Let me put it this way: 99% of the “AI” features I have encountered remind me of the first wave of iPhone apps like the level, the virtual beer, the “flashlight” that was just a white screen, you know… dumb.
That’s not to say that there haven’t been exceptions. There have. AI assisted video upscaling and audio mixing and mastering tools have become invaluable aids in my recording studio and video production projects. Coding agents for software engineering have made massive progress in terms of their ability to help with writing software over the last 9-12 months and I’m beginning to find that application useful as well.
But my point is this. Ignore the whole quest for AGI for a moment. The thing that is clear is that we have a long way to go before this technology finds it’s proper niche. I cannot and do not use LLMs for writing assistance even at the level of a business email because the resulting words never sound like me. Even if I write something and have an LLM attempt to “improve” or proofread it, I always hate the result. I can handle being spellchecked by a computer but that’s about it. As a creative person I find that generative media is generally offensive and useless to me and I will go pretty far to avoid “AI slop”. The idea of using an LLM as a substitute for a friend, a creative partner, or even just consulting one for ideas or inspiration holds no appeal to me. These are currently the most popular use cases but I doubt they will be the main ones in the future. At least, I hope not. GenAI when used as a substitute for genuine human interaction and creativity makes everything less interesting. I sincerely look forward to the backlash against AI slop and the inauthenticity of generated media from the simple corporate email to the Sora video. It’s all slop and that cannot possibly be the best niche for this tech. The tech is too interesting for these lazy and ugly applications.
And yet, it is a part of my job to be tech forward, to evaluate and understand new technology and where it fits into solving problems; to help build solutions with the latest and greatest features and functionality. When I look at the topic without the sunny optimism of the boosters or the dour pessimism of the haters, I just see a new kind of data retrieval and processing system, based around natural language, which has triggered a strong instinct in people towards anthropomorphizing it because their primate brains equate language usage with the presence of mind, intent, and sentience. As a technology, it’s potentially extremely useful, no matter how it may be abused or misunderstood.
I have therefore arrived at my current level of engagement with this tech: the pragmatic and the hopeful. I have been devouring the literature on how LLMs are trained, learning to run them on my own hardware so that I can use them in a secure, responsible, local manner (avoiding the cloud providers, subscriptions, data centers, and privacy concerns) and I am even in the process of building an LLM from scratch just to make sure I truly understand this new tech at a hands-on level.
It’s cool tech. It’s potentially very useful.
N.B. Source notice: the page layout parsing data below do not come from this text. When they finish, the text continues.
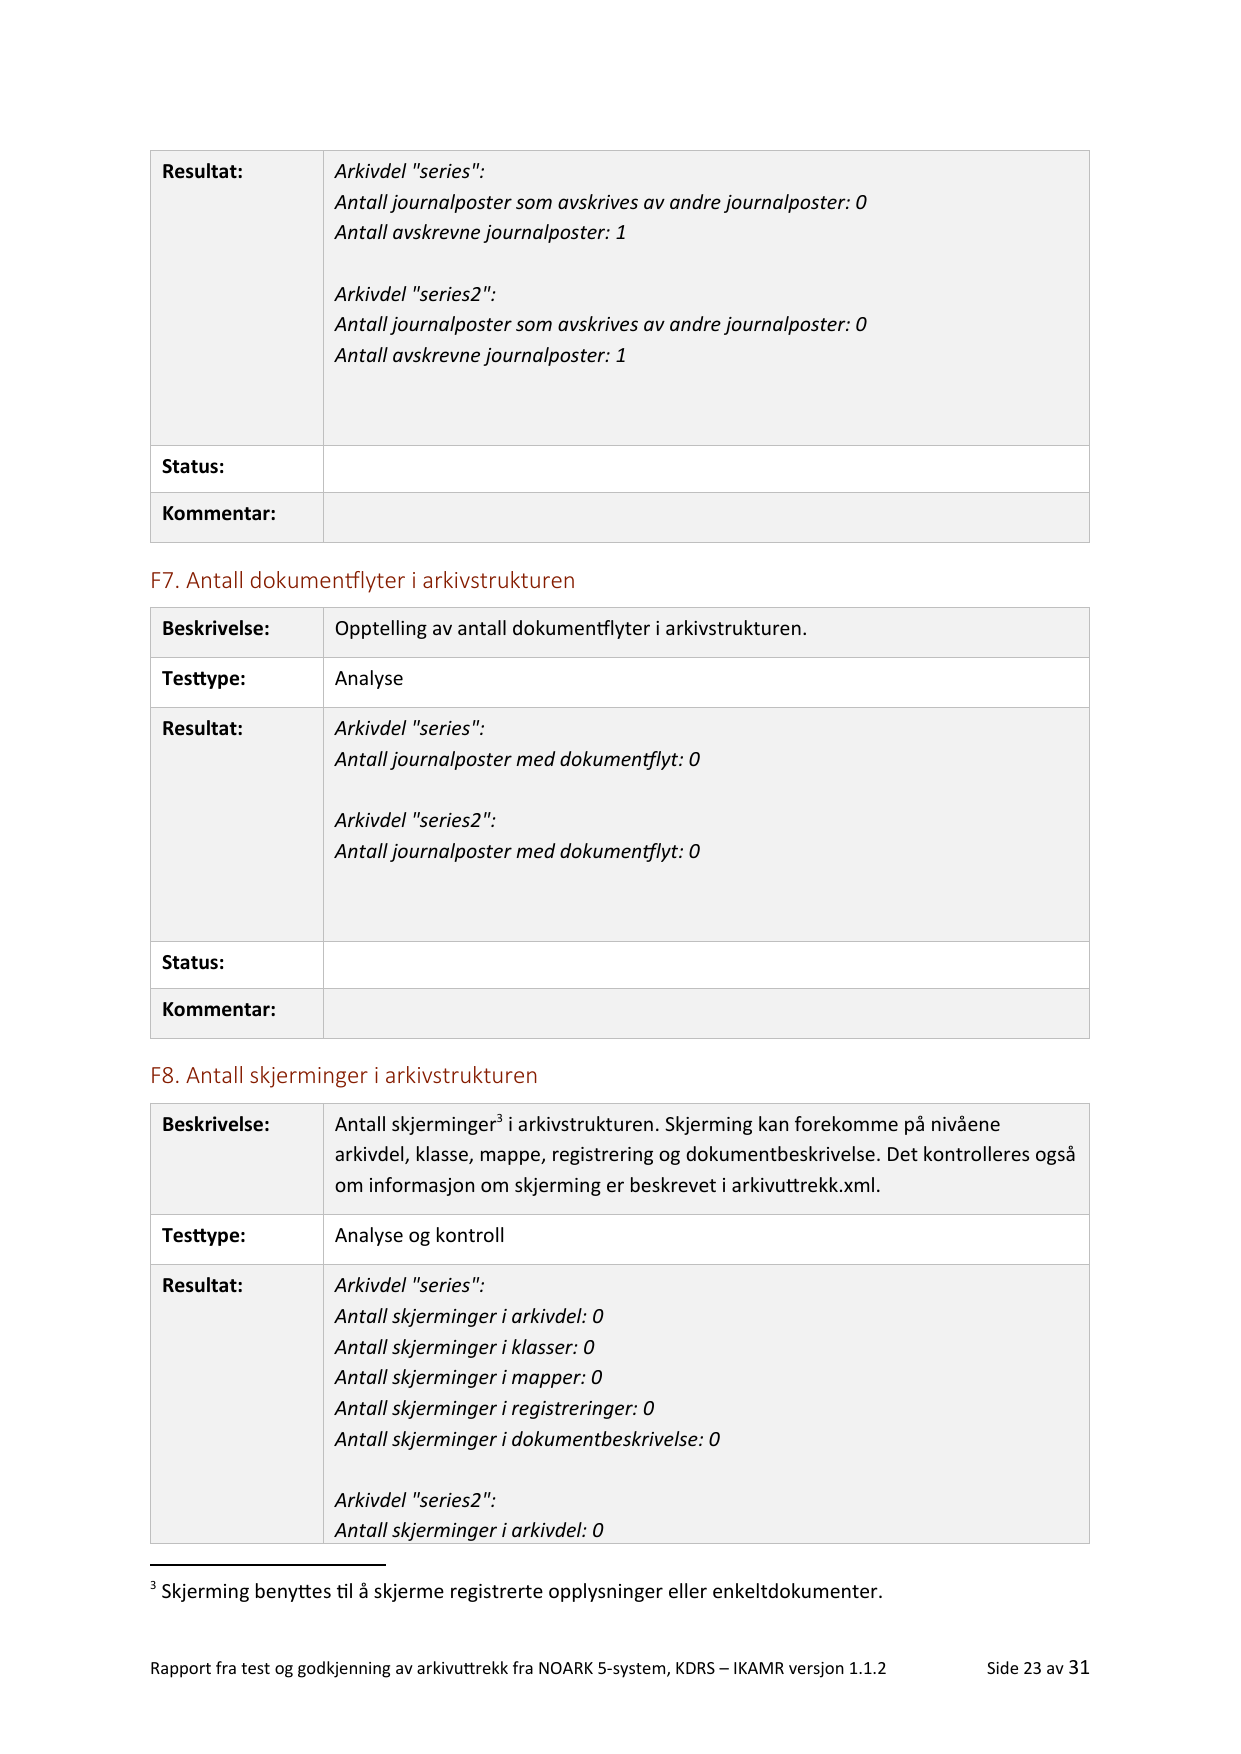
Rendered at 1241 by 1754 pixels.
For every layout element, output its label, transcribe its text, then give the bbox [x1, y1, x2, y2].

table_cell Testtype: [151, 1215, 323, 1264]
table_cell Analyse og kontroll [324, 1215, 1089, 1264]
table_cell Status: [151, 942, 323, 988]
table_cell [324, 1265, 1089, 1543]
table_cell [324, 989, 1089, 1038]
table_cell Testtype: [151, 658, 323, 707]
table_cell [324, 493, 1089, 542]
table_cell Kommentar: [151, 493, 323, 542]
table_cell Analyse [324, 658, 1089, 707]
table_cell Arkivdel "series": Antall journalposter med dokumentflyt: 0 Arkivdel "series2": Antall journalposter med dokumentflyt: 0 [324, 708, 1089, 941]
subtitle F8. Antall skjerminger i arkivstrukturen [150, 1060, 1090, 1090]
table_cell [324, 942, 1089, 988]
table_cell Arkivdel "series": Antall journalposter som avskrives av andre journalposter: 0 Antall avskrevne journalposter: 1 Arkivdel "series2": Antall journalposter som avskrives av andre journalposter: 0 Antall avskrevne journalposter: 1 [324, 151, 1089, 445]
table_cell Resultat: [151, 1265, 323, 1543]
subtitle F7. Antall dokumentflyter i arkivstrukturen [150, 564, 1090, 594]
table_cell [324, 446, 1089, 492]
table_cell Kommentar: [151, 989, 323, 1038]
table_header Beskrivelse: [151, 1104, 323, 1214]
table_cell Status: [151, 446, 323, 492]
table_header Beskrivelse: [151, 608, 323, 657]
table_cell Resultat: [151, 151, 323, 445]
table_header Opptelling av antall dokumentflyter i arkivstrukturen. [324, 608, 1089, 657]
table_header Antall skjerminger i arkivstrukturen. Skjerming kan forekomme på nivåene arkivdel, klasse, mappe, registrering og dokumentbeskrivelse. Det kontrolleres også om informasjon om skjerming er beskrevet i arkivuttrekk.xml. [324, 1104, 1089, 1214]
table_cell Resultat: [151, 708, 323, 941]
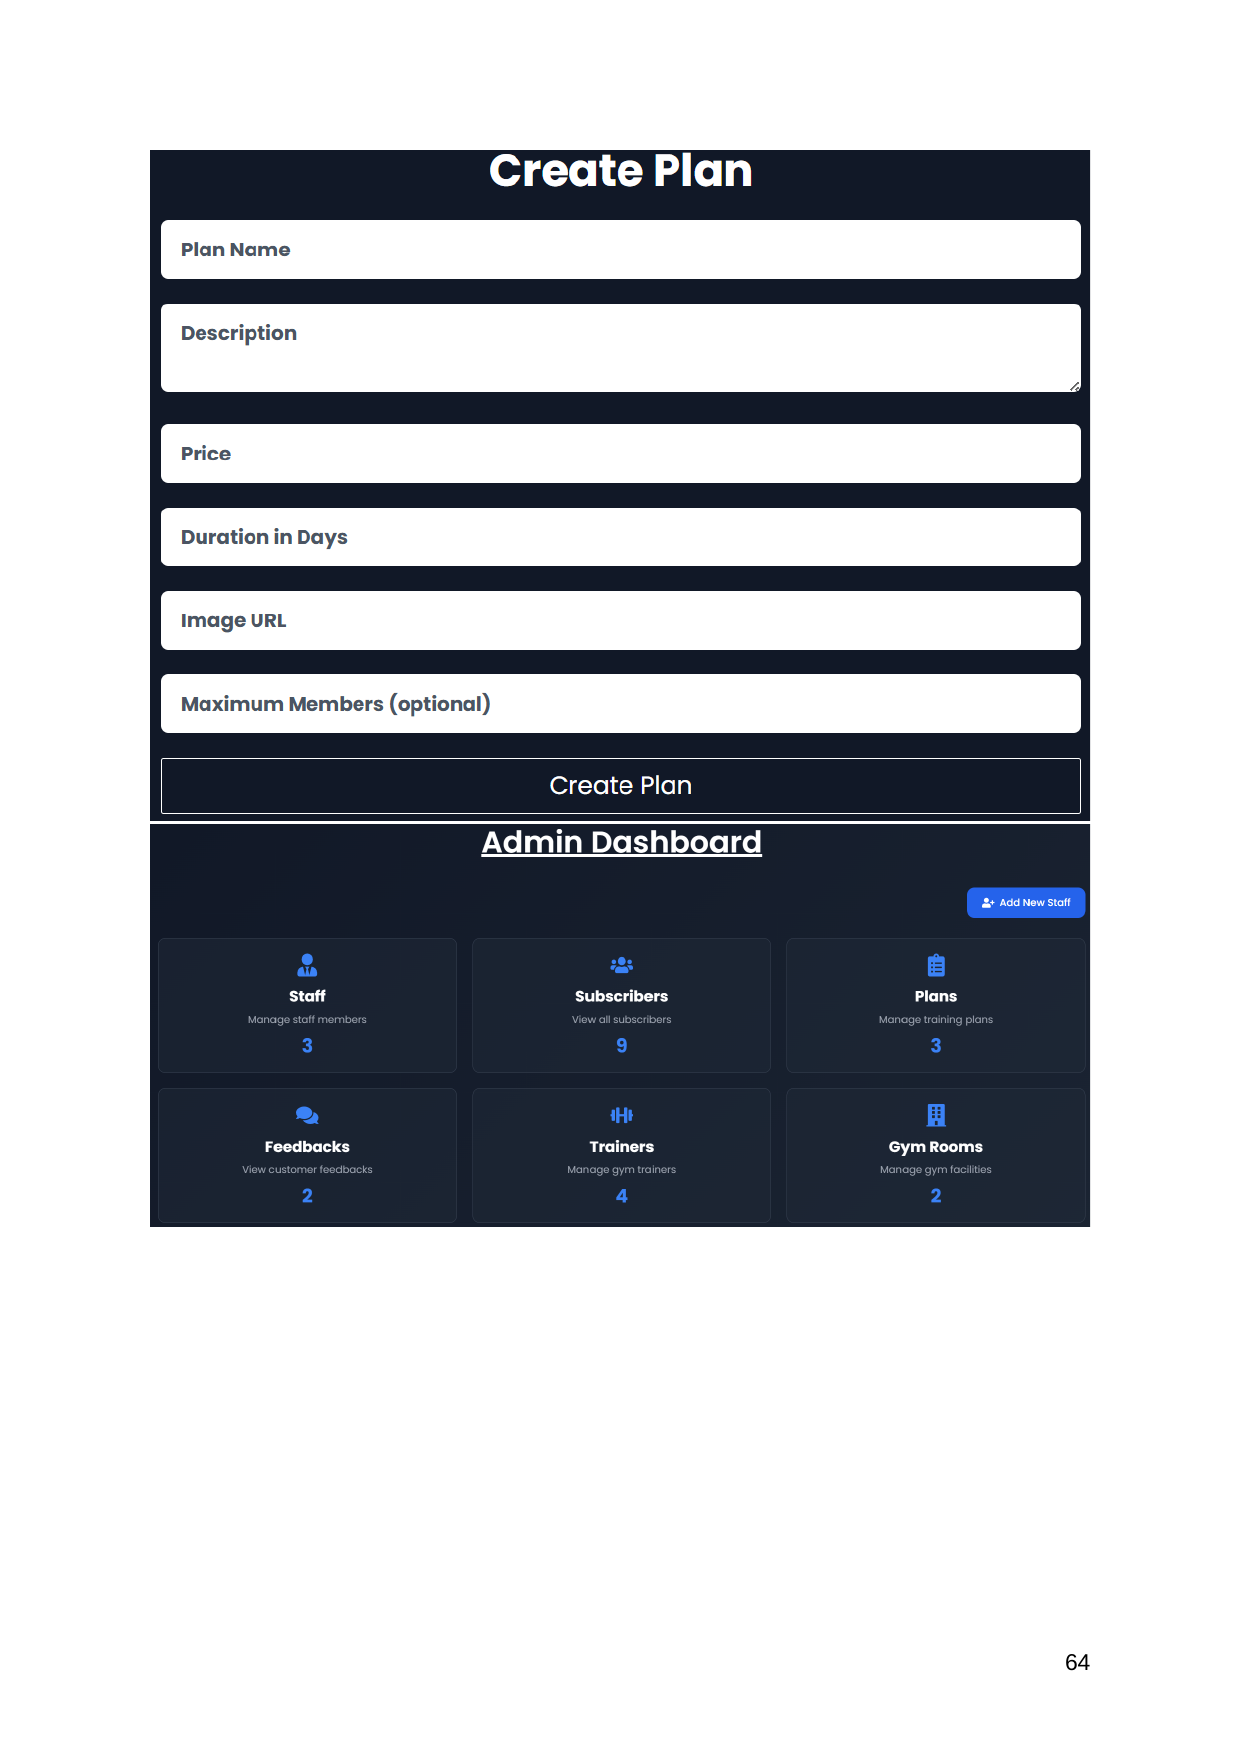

It’s not alive. It’s not aware. It’s not worth the hype or the fallout that will happen when the bubble bursts, but it’s an advance in the state of an art that has been my bread and butter for my entire adult life. It has a place in the world, even if it’s not going to cure cancer or save the planet. When the hype cycle is over it will still be here and playing a major role in all of our lives (unlike fads like NFTs which are about as rational as pet rocks…). I am looking forward to the time when this stops being a hype bubble and is just another tool in our collective toolboxes to make computers more useful. I’m devoting time and attention and mental processor cycles to the various ways that this technology can be used ethically, responsibly, and in ways that provide actual value.
But I’m holding off on planning to meet Commander Data any time soon.